+++ TEKS YANG DIBERIKAN

Charirmasirfan.com | Dunia Kampus - Di tengah percepatan perubahan sosial, ekonomi, dan teknologi di abad ke-21, dunia pendidikan dihadapkan pada dua tantangan besar: kebutuhan untuk belajar sepanjang hayat (lifelong learning) dan kapasitas untuk beradaptasi dengan lingkungan yang semakin dinamis. Banyak lulusan dan pekerja muda kini menyadari bahwa sekadar mengandalkan pembelajaran formal di ruang kelas saja tidak cukup lagi. Sebagaimana sebuah studi terbaru di Indonesia menunjuk, terdapat celah yang signifikan antara kompetensi lulusan—termasuk kreativitas, inovasi, dan kesadaran dunia kerja—dengan tuntutan dunia profesional masa kini.
Menghadapi realitas ini, muncul model pembelajaran yang lebih fleksibel, kontekstual, dan terbuka: model yang berlangsung kapan saja dan di mana saja—melewati batas ruang kelas tradisional, memanfaatkan teknologi, pengalaman informal, dan interaksi sosial. Salah satu kerangka yang mendapatkan perhatian adalah yang dikenal sebagai Pervasive Learning Model (atau “pembelajaran pervasif”), yang menegaskan bahwa belajar bukan hanya aktivitas formal di dalam kelas, melainkan juga melalui pengalaman sehari-hari, kolaborasi sosial, dan teknologi digital.
Oleh karena itu, dalam artikel ini kita akan mengeksplorasi lebih dalam: apa sebenarnya model pembelajaran pervasif, bukti-penelitian terkini yang mendukungnya, manfaat dan tantangannya, serta bagaimana kita bisa menerapkannya di sekolah, universitas, atau bahkan lingkungan pelatihan profesional. Dengan demikian, Anda yang berperan sebagai pendidik, pengembang kurikulum, atau profesional pelatihan dapat memperoleh gambaran lebih jelas tentang bagaimana menghadirkan pembelajaran yang “anytime, anywhere, anybody”.
Mari kita mulai dengan memahami definisi dan kerangka teoretisnya.
Definisi dan Kerangka Teoritis
Istilah pembelajaran pervasif (pervasive learning) mengacu pada pendekatan belajar yang menembus batas ruang, waktu, dan media tradisional. Berbeda dari model konvensional yang berfokus pada kegiatan formal di kelas, pembelajaran pervasif memandang belajar sebagai proses berkelanjutan yang terjadi di berbagai konteks — formal, informal, dan sosial — dengan dukungan teknologi digital yang memungkinkan kegiatan belajar berlangsung kapan saja dan di mana saja.

++++++

Lanjutkan teks tentang pembelajaran pervasif di atas, dimulai setelah kalimat terakhirnya. Entri-entri ini merupakan bahan tersendiri yang terpisah dari teks di atas.

+++ ENTRI HASIL EKSTRAKSI

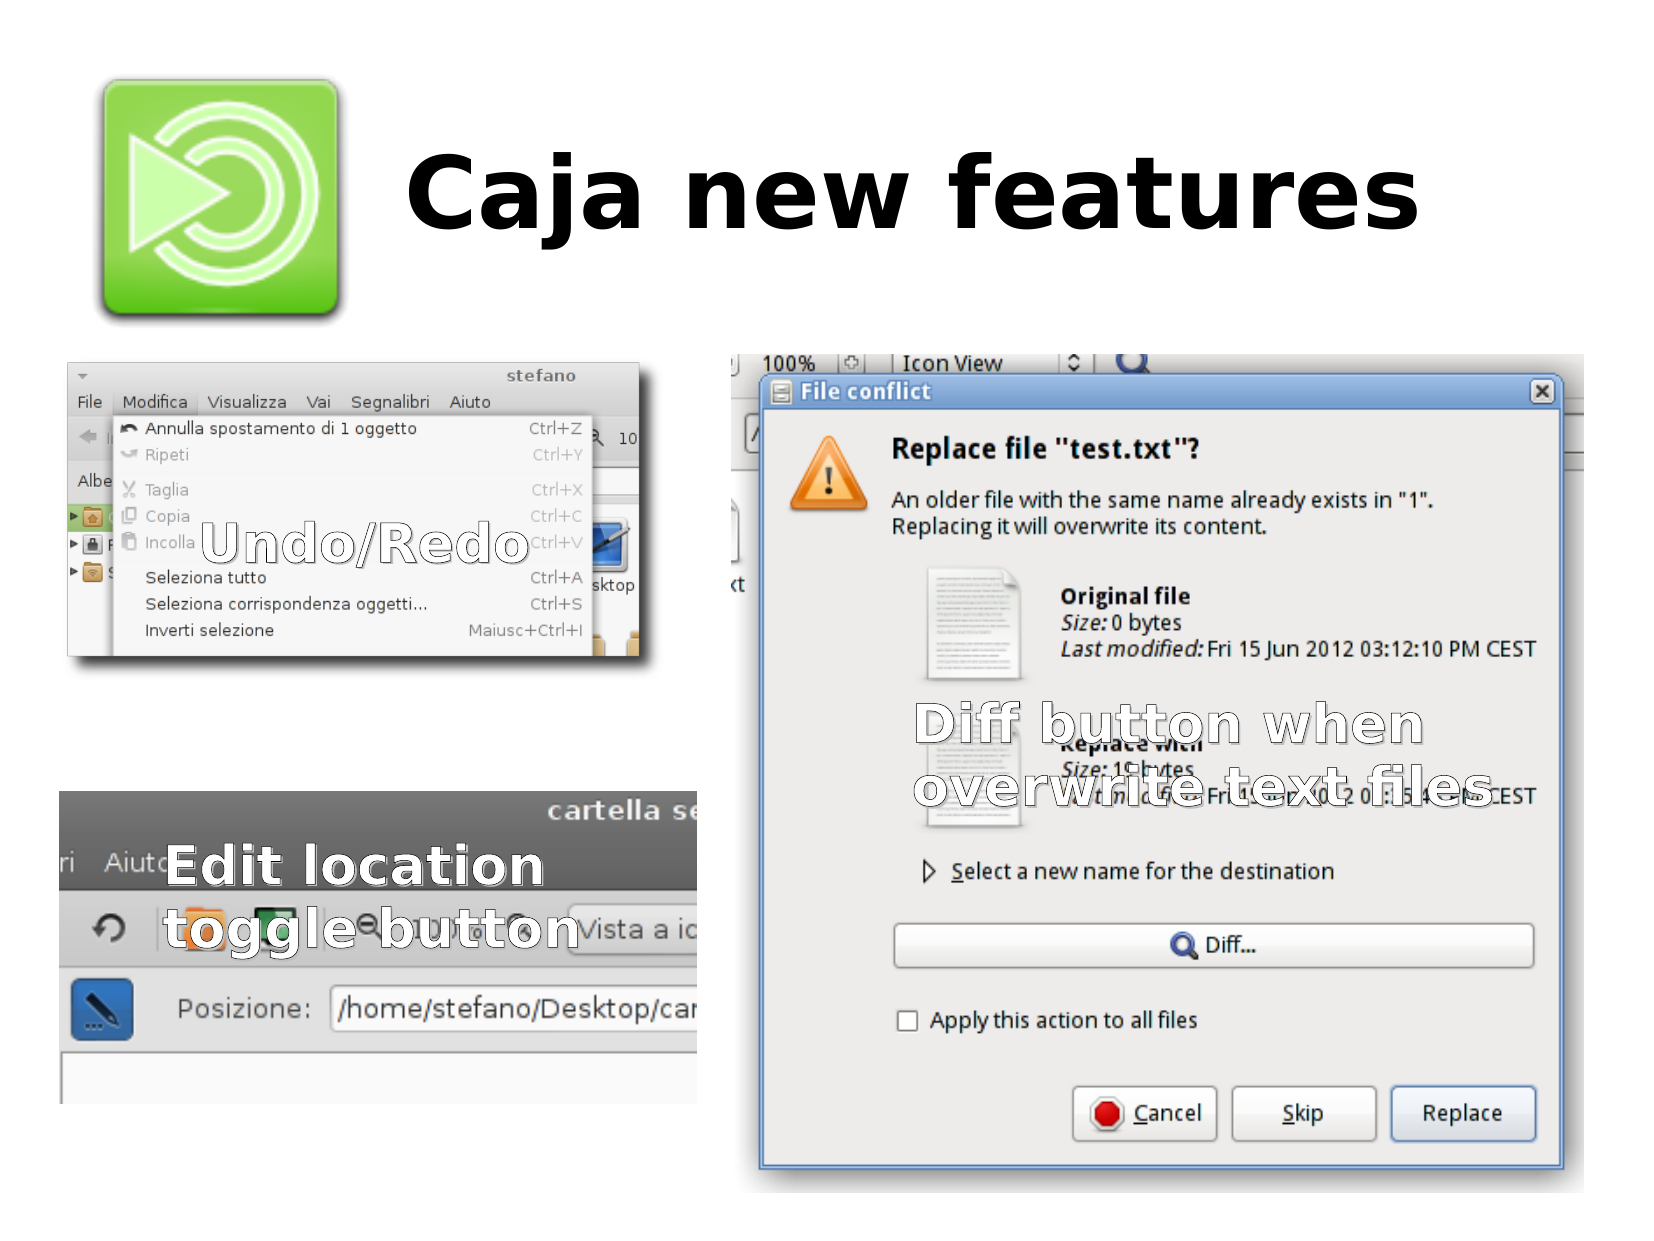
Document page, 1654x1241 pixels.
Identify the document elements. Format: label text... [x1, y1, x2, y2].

picture [59, 354, 668, 686]
text_box Caja new features [389, 128, 1560, 260]
text_box Undo/Redo [183, 504, 546, 583]
text_box Edit location toggle button [147, 826, 598, 968]
picture [59, 791, 697, 1104]
picture [88, 64, 355, 331]
text_box Diff button when overwrite text files [896, 685, 1512, 826]
picture [731, 354, 1584, 1193]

++++++

JAWABAN BENAR.
Menurut Suartama et al. (2024) dalam artikel “Instructional Design Models for Pervasive Learning Environment: Bridging Formal and Informal Learning in Collaborative Social Learning” (Education Sciences, MDPI), pendekatan ini bertujuan menjembatani kesenjangan antara pembelajaran formal dan informal melalui desain lingkungan belajar yang kolaboratif dan kontekstual. Dalam penelitian tersebut, pengembangan pervasive learning environment (PLE) dikatakan layak diterapkan untuk meningkatkan keterlibatan dan konektivitas peserta didik di pendidikan tinggi.
Dalam konteks umum, pendekatan ini biasanya mencakup tiga bentuk kegiatan belajar:
- Pembelajaran Formal – aktivitas terstruktur seperti kelas, modul daring, atau pelatihan resmi.
- Pembelajaran Informal – pengalaman mandiri, eksplorasi pribadi, atau mentoring di luar sistem formal.
- Pembelajaran Sosial – kolaborasi, diskusi kelompok, atau interaksi melalui komunitas dan media digital.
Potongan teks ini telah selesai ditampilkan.